By ZHANG YUNBI and ZHAO HUANXIN
Washington's attempt to roll out "microphone diplomacy", align with allies and pressure Beijing ahead of the China-US high-level strategic dialogue "is futile" and "will make no difference", Beijing warned on Thursday.
Still, China is ready to embark on adequate communication and an exchange of views with the US to push for their ties' healthy growth, Foreign Ministry spokesman Zhao Lijian said at a news conference on Thursday.
Zhao made the comment as senior diplomats of the world's top two economies arrived in Anchorage, Alaska, on Thursday for the meeting scheduled on Thursday and Friday.
The Chinese side is led by Yang Jiechi, a member of the Political Bureau of the Communist Party of China Central Committee and director of the Office of the Foreign Affairs Commission of the CPC Central Committee as well as State Councilor and Foreign Minister Wang Yi.
US Secretary of State Antony Blinken and National Security Advisor Jake Sullivan represent Washington.
Ahead of this key meeting, the US kept pressuring China during its senior officials' recent visits to Japan and the Republic of Korea, and it announced an update of sanctions on China regarding the Hong Kong Special Administrative Region.
At the Thursday news conference in Beijing, Zhao, the spokesman, said that Washington recently came up with a slew of negative words and deeds regarding China ahead of the dialogue, and "the timing is curious".
All the agenda items eligible for discussion are on the table, and during the dialogue, Beijing will make clear its position and concerns, he said, reiterating China's strong will to champion core interests.
"The US should realize China's firm determination to safeguard its own sovereignty, security and development interests," he said.
Joint efforts will decide whether the meeting will yield outcomes or not, and the US should work for the same goal with sincerity and a constructive approach, Zhao said.
Chinese Ambassador to the US Cui Tiankai told Chinese media on Wednesday that both sides attach great importance to the meeting.
"We don't expect to solve all problems in one dialogue, so we don't have unrealistic expectations or illusions," Cui said.
"We hope this can be a beginning, and the two sides will start a process of honest, constructive and rational dialogue and communication. If this can be achieved, the dialogue will already be successful," he added.
In response to recent US moves aiming to win over allies in order to gain a "dominant position" in this dialogue with China, Cui, the ambassador, said, "Just like someone who walks at night alone will sing to help increase courage, but it is not of much use. If you have issues to talk about with China, do it face to face."
He said there are several big question marks in the minds of the global community, including whether the US can truly play the role of a responsible stakeholder in international affairs, whether it is really ready to return to multilateral cooperation, and whether it is willing to respect interests of other countries and listen to the voices of other countries.
"Many countries, including US allies, have such questions. Some just don't say it in public. It is hoped that the US will understand other countries' concerns," he added.

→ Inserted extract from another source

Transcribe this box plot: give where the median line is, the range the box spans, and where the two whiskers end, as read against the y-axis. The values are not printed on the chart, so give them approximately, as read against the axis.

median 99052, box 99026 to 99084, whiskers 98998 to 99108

Commenting on Washington's alleged plan to push Beijing for concession on topics such as Hong Kong, Xinjiang and Taiwan during the dialogue, Cui said the US "should give up this illusion, as this attitude will only lead the dialogue to a dead end".
"If someone thinks that China came to snowy Alaska with sincerity this time to make compromise and concession, then I would suggest that my colleagues in Beijing cancel this trip as soon as possible. Why bother to come here?" Cui added.

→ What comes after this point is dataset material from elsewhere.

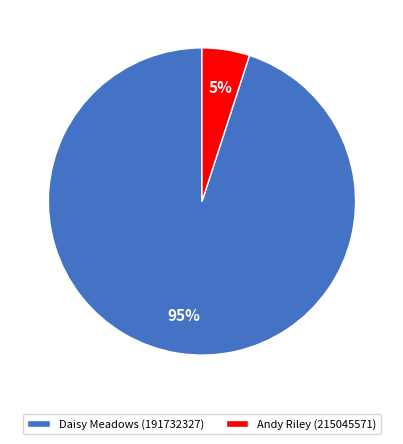

Count the number of slices in the pie.

2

Jia Qingguo, director of Institute for Global Cooperation and Understanding of Peking University, said resuming high-level contacts and exchanges is a key precondition for stabilizing China-US ties and prevent further deterioration of the ties, and it is already significant for senior officials to sit at the same table to talk on various issues they face.
Although it is seen as unlikely that the two sides will agree on a comprehensive plan for massive cooperation through this dialogue, "the discussion itself lays a foundation for managing differences", Jia said.